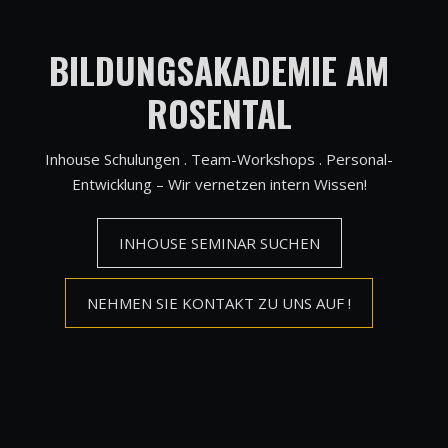
BILDUNGSAKADEMIE AM
ROSENTAL
Inhouse Schulungen . Team-Workshops . Personal-
Entwicklung – Wir vernetzen intern Wissen!
INHOUSE SEMINAR SUCHEN
NEHMEN SIE KONTAKT ZU UNS AUF !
+--
What needs to be done
The records are to be returned word for word, without any of their pictures.

Result for this task
BILDUNGSAKADEMIE AM
ROSENTAL
Inhouse Schulungen . Team-Workshops . Personal-
Entwicklung – Wir vernetzen intern Wissen!
INHOUSE SEMINAR SUCHEN
NEHMEN SIE KONTAKT ZU UNS AUF !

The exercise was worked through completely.